ENTRIES =>

_____

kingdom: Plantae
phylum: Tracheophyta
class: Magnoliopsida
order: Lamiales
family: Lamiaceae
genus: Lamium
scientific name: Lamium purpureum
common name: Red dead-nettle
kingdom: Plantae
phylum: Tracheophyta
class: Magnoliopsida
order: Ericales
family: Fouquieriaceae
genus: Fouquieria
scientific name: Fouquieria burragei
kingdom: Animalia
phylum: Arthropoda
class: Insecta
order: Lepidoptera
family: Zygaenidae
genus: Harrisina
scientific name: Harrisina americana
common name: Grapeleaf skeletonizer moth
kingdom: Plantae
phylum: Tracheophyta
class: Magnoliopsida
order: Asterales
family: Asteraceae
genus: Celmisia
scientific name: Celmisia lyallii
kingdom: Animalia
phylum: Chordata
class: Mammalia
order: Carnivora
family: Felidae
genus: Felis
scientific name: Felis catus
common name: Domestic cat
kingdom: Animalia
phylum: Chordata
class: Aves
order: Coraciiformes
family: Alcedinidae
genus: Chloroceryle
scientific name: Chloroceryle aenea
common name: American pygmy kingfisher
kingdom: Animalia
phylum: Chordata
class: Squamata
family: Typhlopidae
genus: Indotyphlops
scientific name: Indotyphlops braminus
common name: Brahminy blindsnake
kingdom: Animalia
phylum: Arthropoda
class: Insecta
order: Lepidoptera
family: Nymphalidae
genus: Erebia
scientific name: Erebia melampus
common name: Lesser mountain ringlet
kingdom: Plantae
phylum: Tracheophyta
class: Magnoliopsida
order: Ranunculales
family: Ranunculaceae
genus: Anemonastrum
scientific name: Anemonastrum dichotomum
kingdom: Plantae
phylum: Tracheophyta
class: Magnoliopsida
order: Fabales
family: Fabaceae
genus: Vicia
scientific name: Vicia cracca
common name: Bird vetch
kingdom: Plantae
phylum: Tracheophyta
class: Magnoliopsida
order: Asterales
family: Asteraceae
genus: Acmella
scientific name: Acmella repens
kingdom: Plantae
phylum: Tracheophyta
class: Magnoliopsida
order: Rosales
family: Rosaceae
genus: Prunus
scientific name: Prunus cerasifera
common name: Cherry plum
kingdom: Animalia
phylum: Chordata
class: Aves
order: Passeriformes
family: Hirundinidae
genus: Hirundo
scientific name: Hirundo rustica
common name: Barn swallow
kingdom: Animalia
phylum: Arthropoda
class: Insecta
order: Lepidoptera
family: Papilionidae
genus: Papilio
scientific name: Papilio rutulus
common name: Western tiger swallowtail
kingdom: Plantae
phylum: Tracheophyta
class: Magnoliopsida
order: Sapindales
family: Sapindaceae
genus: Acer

_____

WRITTEN EXERCISE => Copy all of the lines above word for word.

RESPONSE TO THIS TASK =>
kingdom: Plantae
phylum: Tracheophyta
class: Magnoliopsida
order: Lamiales
family: Lamiaceae
genus: Lamium
scientific name: Lamium purpureum
common name: Red dead-nettle
kingdom: Plantae
phylum: Tracheophyta
class: Magnoliopsida
order: Ericales
family: Fouquieriaceae
genus: Fouquieria
scientific name: Fouquieria burragei
kingdom: Animalia
phylum: Arthropoda
class: Insecta
order: Lepidoptera
family: Zygaenidae
genus: Harrisina
scientific name: Harrisina americana
common name: Grapeleaf skeletonizer moth
kingdom: Plantae
phylum: Tracheophyta
class: Magnoliopsida
order: Asterales
family: Asteraceae
genus: Celmisia
scientific name: Celmisia lyallii
kingdom: Animalia
phylum: Chordata
class: Mammalia
order: Carnivora
family: Felidae
genus: Felis
scientific name: Felis catus
common name: Domestic cat
kingdom: Animalia
phylum: Chordata
class: Aves
order: Coraciiformes
family: Alcedinidae
genus: Chloroceryle
scientific name: Chloroceryle aenea
common name: American pygmy kingfisher
kingdom: Animalia
phylum: Chordata
class: Squamata
family: Typhlopidae
genus: Indotyphlops
scientific name: Indotyphlops braminus
common name: Brahminy blindsnake
kingdom: Animalia
phylum: Arthropoda
class: Insecta
order: Lepidoptera
family: Nymphalidae
genus: Erebia
scientific name: Erebia melampus
common name: Lesser mountain ringlet
kingdom: Plantae
phylum: Tracheophyta
class: Magnoliopsida
order: Ranunculales
family: Ranunculaceae
genus: Anemonastrum
scientific name: Anemonastrum dichotomum
kingdom: Plantae
phylum: Tracheophyta
class: Magnoliopsida
order: Fabales
family: Fabaceae
genus: Vicia
scientific name: Vicia cracca
common name: Bird vetch
kingdom: Plantae
phylum: Tracheophyta
class: Magnoliopsida
order: Asterales
family: Asteraceae
genus: Acmella
scientific name: Acmella repens
kingdom: Plantae
phylum: Tracheophyta
class: Magnoliopsida
order: Rosales
family: Rosaceae
genus: Prunus
scientific name: Prunus cerasifera
common name: Cherry plum
kingdom: Animalia
phylum: Chordata
class: Aves
order: Passeriformes
family: Hirundinidae
genus: Hirundo
scientific name: Hirundo rustica
common name: Barn swallow
kingdom: Animalia
phylum: Arthropoda
class: Insecta
order: Lepidoptera
family: Papilionidae
genus: Papilio
scientific name: Papilio rutulus
common name: Western tiger swallowtail
kingdom: Plantae
phylum: Tracheophyta
class: Magnoliopsida
order: Sapindales
family: Sapindaceae
genus: Acer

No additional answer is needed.